* _Your assignment_:
Which of the lines below include the word "back"? Pull each one out.

╭─ Input data

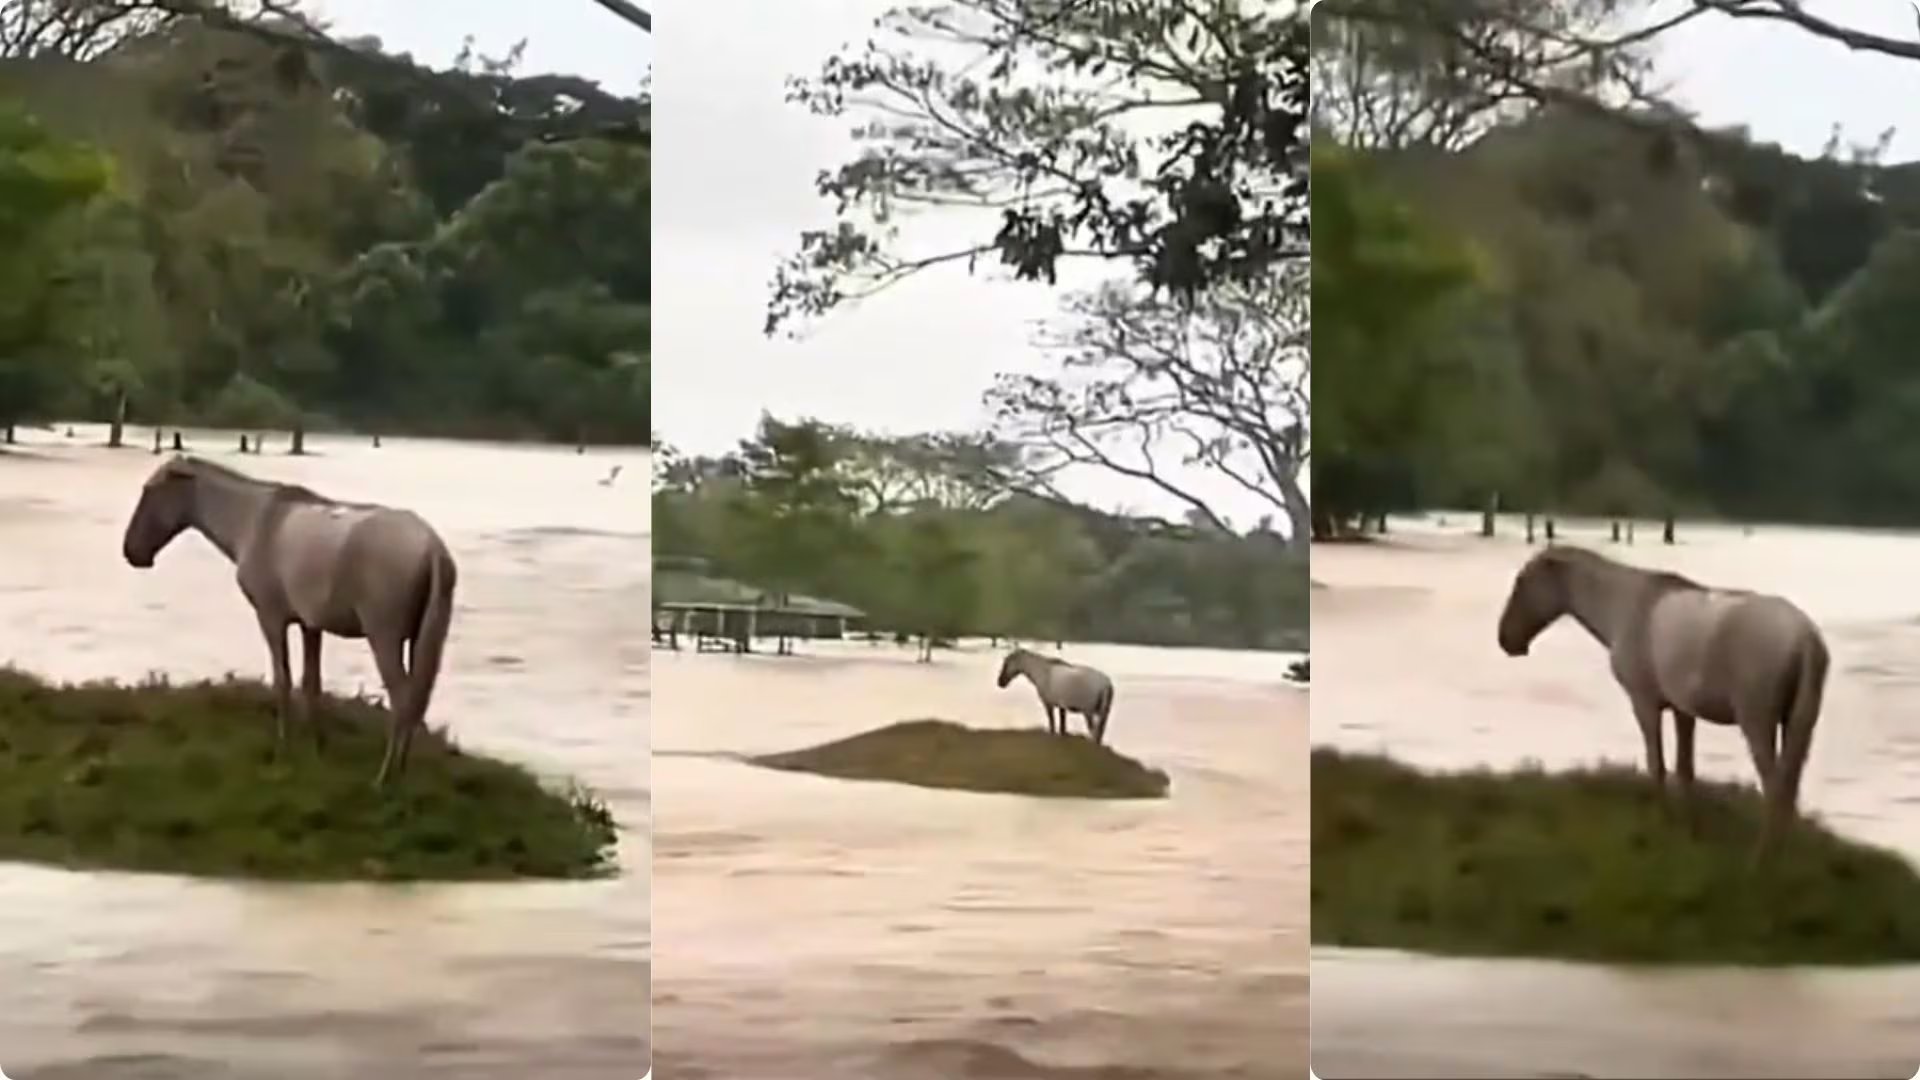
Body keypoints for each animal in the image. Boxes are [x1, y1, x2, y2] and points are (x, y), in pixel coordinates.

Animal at [122, 456, 459, 786]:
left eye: (150, 491)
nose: (131, 552)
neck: (252, 520)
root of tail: (433, 550)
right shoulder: (311, 624)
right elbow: (312, 683)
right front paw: (318, 747)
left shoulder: (271, 616)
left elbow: (282, 680)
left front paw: (282, 750)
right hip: (420, 638)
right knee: (416, 700)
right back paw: (401, 769)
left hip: (384, 637)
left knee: (402, 699)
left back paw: (386, 776)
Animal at [1496, 545, 1829, 865]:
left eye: (1522, 582)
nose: (1505, 640)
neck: (1623, 604)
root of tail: (1806, 638)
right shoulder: (1683, 710)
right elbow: (1685, 768)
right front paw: (1691, 830)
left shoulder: (1643, 703)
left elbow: (1656, 764)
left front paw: (1661, 824)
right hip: (1799, 725)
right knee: (1789, 790)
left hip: (1757, 723)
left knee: (1775, 790)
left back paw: (1761, 862)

╰─

* _Exercise response_:
right back paw: (401, 769)
left back paw: (386, 776)
left back paw: (1761, 862)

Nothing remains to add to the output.